Isolation: Emotional abuse affects all areas of life. Most notably is the toll it takes on victims’ relationships with friends and family. Abusers often succeed to convince their partners that no one cares about them and that they have no value. This alienation can cause victims to feel like they’re on a lonely journey, removed from loved ones. They are always depressed having nowhere to run.
Threats: If your partner is threatening you in any way, you may feel like you’re in danger. This is one form of emotional abuse as you feel scared and not in a position to think right or talk about it to anyone. Though you are not being harassed physically but you are mentally tortured and feel completely exhausted.
Volatility: If a relationship is constantly interrupted by mood swings, it can signal abuse. Many people experience natural ups and downs, but it’s a problem when it harms one’s partner. Volatile abusers often shower their victims with gifts and affection following an outburst, only to become angry again shortly after.
Mean Jokes, Humiliation, and Put-downs: Emotional abuse sometimes starts as a partner simply not treating you very nicely. They may make fun of you, put you down, and humiliate you in front of friends and family. When you tell them that something they said was offensive, they may say you’re taking things too seriously or being oversensitive.
Emotional Distancing: The silent treatment is when a partner refuses to talk to you or, in some cases, to even acknowledge you, after a fight. In some cases, a partner may still talk to you but may act emotionally distant, treating you more like an acquaintance than a romantic partner.
Stonewalling: Benton notes that stonewalling takes place when one partner refuses to talk or communicate. If your partner shuts down uncomfortable conversations, it can feel like abandonment. Their refusal to discuss issues may come across as rejection or a lack of concern for your feelings.
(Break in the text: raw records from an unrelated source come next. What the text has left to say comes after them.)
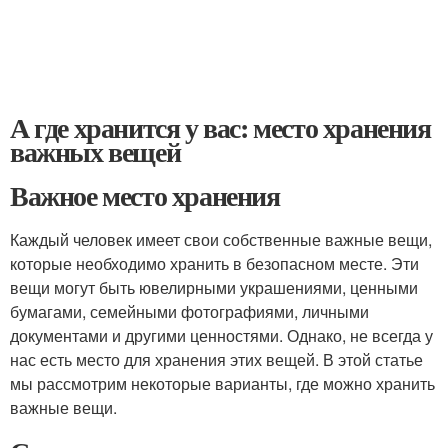
А где хранится у вас: место хранения
важных вещей
Важное место хранения
Каждый человек имеет свои собственные важные вещи,
которые необходимо хранить в безопасном месте. Эти
вещи могут быть ювелирными украшениями, ценными
бумагами, семейными фотографиями, личными
документами и другими ценностями. Однако, не всегда у
нас есть место для хранения этих вещей. В этой статье
мы рассмотрим некоторые варианты, где можно хранить
важные вещи.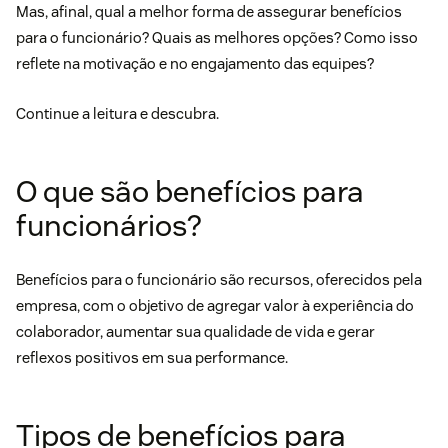
Mas, afinal, qual a melhor forma de assegurar benefícios
para o funcionário? Quais as melhores opções? Como isso
reflete na motivação e no engajamento das equipes?
Continue a leitura e descubra.
O que são benefícios para
funcionários?
Benefícios para o funcionário são recursos, oferecidos pela
empresa, com o objetivo de agregar valor à
experiência do
colaborador
, aumentar sua qualidade de vida e gerar
reflexos positivos em sua performance.
Tipos de benefícios para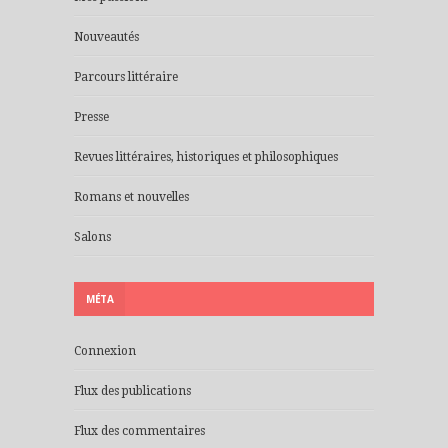
Nouveautés
Parcours littéraire
Presse
Revues littéraires, historiques et philosophiques
Romans et nouvelles
Salons
MÉTA
Connexion
Flux des publications
Flux des commentaires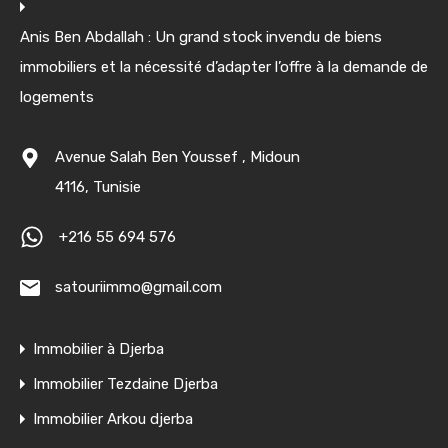
Anis Ben Abdallah : Un grand stock invendu de biens
immobiliers et la nécessité d’adapter l’offre à la demande de
logements
Avenue Salah Ben Youssef , Midoun
4116, Tunisie
+216 55 694 576
satouriimmo@gmail.com
Immobilier à Djerba
Immobilier Tezdaine Djerba
Immobilier Arkou djerba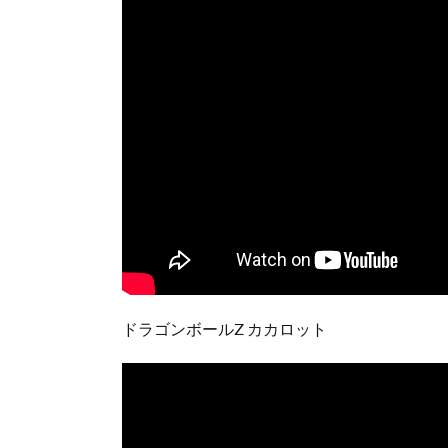
ドラゴンボールZ カカロット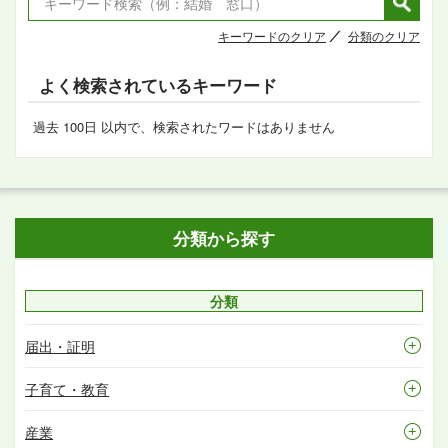
キーワードのクリア
分類のクリア
よく検索されているキーワード
過去 100日 以内で、検索されたワードはありません
分類から探す
分類
届出・証明
子育て・教育
産業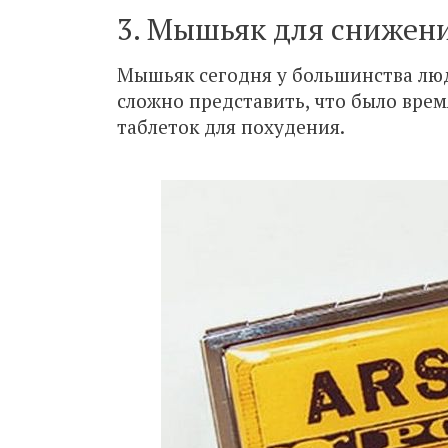
3. Мышьяк для снижени
Мышьяк сегодня у большинства люд
сложно представить, что было врем
таблеток для похудения.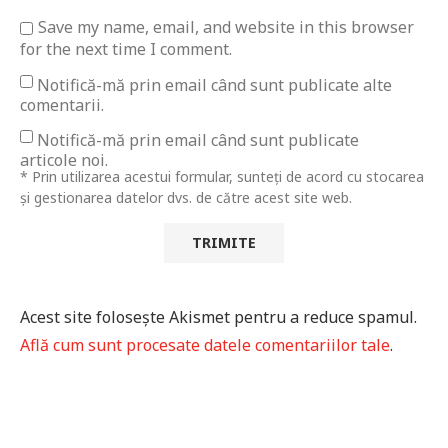
Save my name, email, and website in this browser
for the next time I comment.
Notifică-mă prin email când sunt publicate alte
comentarii.
Notifică-mă prin email când sunt publicate
articole noi.
* Prin utilizarea acestui formular, sunteți de acord cu stocarea
și gestionarea datelor dvs. de către acest site web.
Acest site folosește Akismet pentru a reduce spamul.
Află cum sunt procesate datele comentariilor tale
.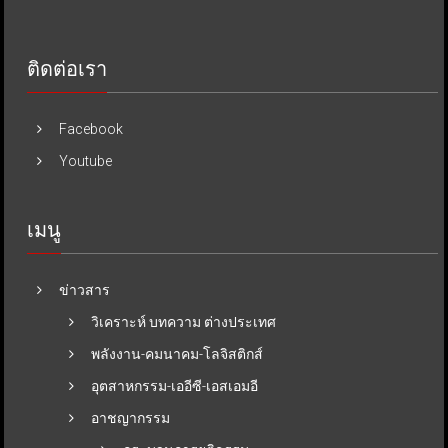
ติดต่อเรา
Facebook
Youtube
เมนู
ข่าวสาร
วิเคราะห์ บทความ ต่างประเทศ
พลังงาน-คมนาคม-โลจิสติกส์
อุตสาหกรรม-เออีซี-เอสเอมอี
อาชญากรรม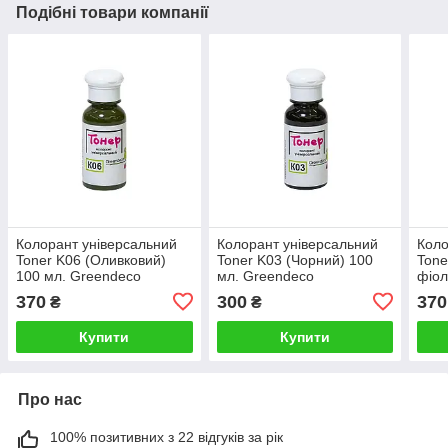
Подібні товари компанії
Колорант універсальний
Колорант універсальний
Коло
Toner K06 (Оливковий)
Toner K03 (Чорний) 100
Tone
100 мл. Greendeco
мл. Greendeco
фіол
Gre
370
300
370
₴
₴
Купити
Купити
Про нас
100% позитивних з 22 відгуків за рік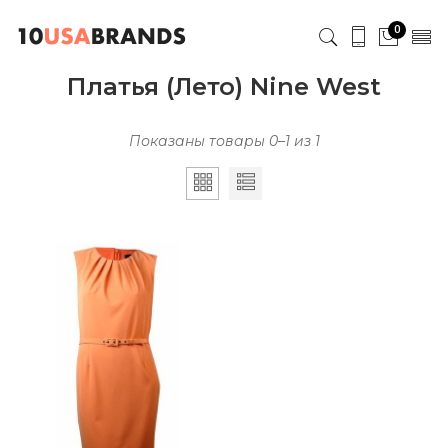
0
Платья (Лето) Nine West
Показаны товары 0–1 из 1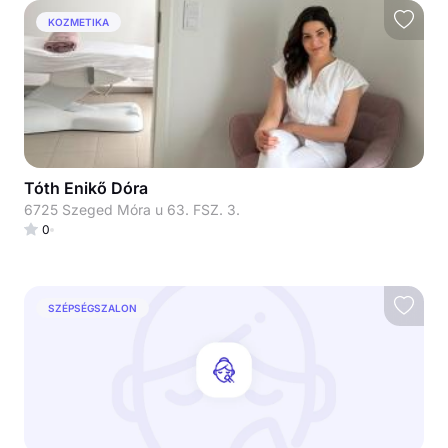
KOZMETIKA
Tóth Enikő Dóra
6725 Szeged Móra u 63. FSZ. 3.
0
SZÉPSÉGSZALON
Control: Your partner may seem overly-invested in your social life, or police your day-to-day routines without acknowledging your desires. You don’t have the freedom to make your own choices (either overtly or subtly). Even small comments that undermine your independence are a means of control.
Possessiveness, Jealousy, and Controlling Behavior
Emotionally abusive partners are often jealous. They frame their possessive feelings as positive. However, in an abusive dynamic, this jealousy can turn into controlling behavior like:
- Expecting you to answer texts and calls right away, no matter where you are or what you are doing
- Always questioning what you were doing, where you have been, and who you have been with
- Disliking your friends of their gender
- Disliking other people in your life and discouraging you from seeing them, isolating you from them
- Accusing you of cheating with no evidence
They may also try to control you with money or access to things you need. This is more prevalent in relationship dynamics where one person works and the other doesn’t. An emotionally abusive partner may limit your access to money so that they know everything you are doing. They may also limit your access to a vehicle or phone to prevent you from going to places or talking to people they don’t approve of.
Dealing With an Emotionally Abusive Relationship
Reaching Out to Someone
Reaching out to someone, whether it is a friend, family member, clergy member, or anonymous hotline, is often a valuable first step.
Put Yourself first
Create time for self-care. It can be as simple as going for a walk by yourself,or calling a family member or friend without your partner listening. Doing something that you love to do.
Create a Safety Plan
Create a safety plan that includes saving money and planning where you will go and how you will get there if things do become physically unsafe.